Seek help immediately if you have any of the following:
- pressure, fullness, squeezing, or pain in the chest.
- a crushing, heavy, stabbing, or burning feeling in the chest
- pain that spreads to the shoulders, neck, or arms
- chest discomfort with lightheadedness, fainting, sweating, nausea, or shortness of breath
There are also other less common symptoms of a heart attack. No symptom of a heart attack should be ignored. How fast you respond and get help can make all the difference in your chances of surviving the attack and recovering successfully.
A heart attack is a medical emergency. Be sure you know the warning signs and what to do if you or someone you care for has them.
Doctors have a variety of names for heart attack - coronary thrombosis, coronary occlusion, or myocardial infarction. But no matter what it's called, the names all mean the same thing. The blood supply has been cut off to a part of your heart muscle.
What happens to cause a heart attack? The heart has its own blood supply. It gets its blood through a network of blood vessels called the coronary arteries. The right and left coronary arteries are the two major vessels in this network.
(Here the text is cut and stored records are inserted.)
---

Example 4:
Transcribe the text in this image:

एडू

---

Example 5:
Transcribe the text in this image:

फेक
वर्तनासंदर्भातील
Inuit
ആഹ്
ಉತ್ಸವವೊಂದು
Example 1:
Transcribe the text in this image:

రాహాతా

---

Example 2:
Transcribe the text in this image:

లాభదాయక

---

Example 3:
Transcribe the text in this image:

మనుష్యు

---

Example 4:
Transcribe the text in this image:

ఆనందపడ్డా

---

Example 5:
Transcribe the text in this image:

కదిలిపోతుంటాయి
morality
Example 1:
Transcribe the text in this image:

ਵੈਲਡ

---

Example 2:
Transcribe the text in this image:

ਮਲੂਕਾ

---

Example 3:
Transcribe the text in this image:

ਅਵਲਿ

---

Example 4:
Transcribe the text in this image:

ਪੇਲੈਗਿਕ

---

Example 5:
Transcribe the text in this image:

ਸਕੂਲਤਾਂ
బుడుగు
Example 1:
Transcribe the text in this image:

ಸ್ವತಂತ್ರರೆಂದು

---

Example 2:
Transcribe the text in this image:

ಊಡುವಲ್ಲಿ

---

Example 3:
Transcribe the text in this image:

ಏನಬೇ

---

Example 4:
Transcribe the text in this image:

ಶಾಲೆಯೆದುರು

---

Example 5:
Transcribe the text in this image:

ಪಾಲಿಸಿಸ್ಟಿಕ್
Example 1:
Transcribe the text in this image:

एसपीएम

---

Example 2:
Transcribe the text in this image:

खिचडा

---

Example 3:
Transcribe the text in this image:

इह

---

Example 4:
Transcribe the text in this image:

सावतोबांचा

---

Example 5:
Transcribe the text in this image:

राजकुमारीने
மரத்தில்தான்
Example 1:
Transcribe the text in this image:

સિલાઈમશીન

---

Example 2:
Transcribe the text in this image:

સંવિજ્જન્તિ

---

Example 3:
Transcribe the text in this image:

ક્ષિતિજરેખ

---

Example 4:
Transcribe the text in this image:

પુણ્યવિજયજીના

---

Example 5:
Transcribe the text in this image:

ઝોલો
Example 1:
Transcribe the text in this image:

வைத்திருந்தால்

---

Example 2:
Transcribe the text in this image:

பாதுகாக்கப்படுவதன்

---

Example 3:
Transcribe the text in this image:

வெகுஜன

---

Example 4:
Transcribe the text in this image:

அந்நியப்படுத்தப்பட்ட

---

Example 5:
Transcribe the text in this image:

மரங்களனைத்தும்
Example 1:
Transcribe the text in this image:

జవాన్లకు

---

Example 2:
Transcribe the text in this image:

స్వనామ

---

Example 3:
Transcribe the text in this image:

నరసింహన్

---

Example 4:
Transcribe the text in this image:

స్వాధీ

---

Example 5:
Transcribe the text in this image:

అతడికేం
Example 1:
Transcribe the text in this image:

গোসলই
There are also many smaller branches that circle the heart. A heart attack usually happens because one or more of these vessels has become blocked.
The blockage often begins as a buildup of fatty deposits called plaque. Plaque may completely block a coronary artery, or it may lead to a blood clot that blocks an artery. As a result, the cells of the heart muscle, or myocardium, don't get enough oxygen-carrying blood. Then the cells die.
How serious is a heart attack? How serious a heart attack is depends on what part of the heart is affected. It also depends on how much of the heart muscle is damaged. A blockage can affect the heart's ability to pump blood. Or it can interfere with the electrical signals that control the heart's rhythm. Such a blockage can result in abnormal heartbeats called arrhythmias.
Heart attacks usually occur over a 4- to 6-hour period. If the flow of oxygen-rich blood to a part of the heart is blocked for a period of 30 to 60 minutes, a heart attack usually occurs. The part of the heart that doesn't get the oxygen becomes damaged and dies. The longer a part of the heart goes without blood, the more cells die.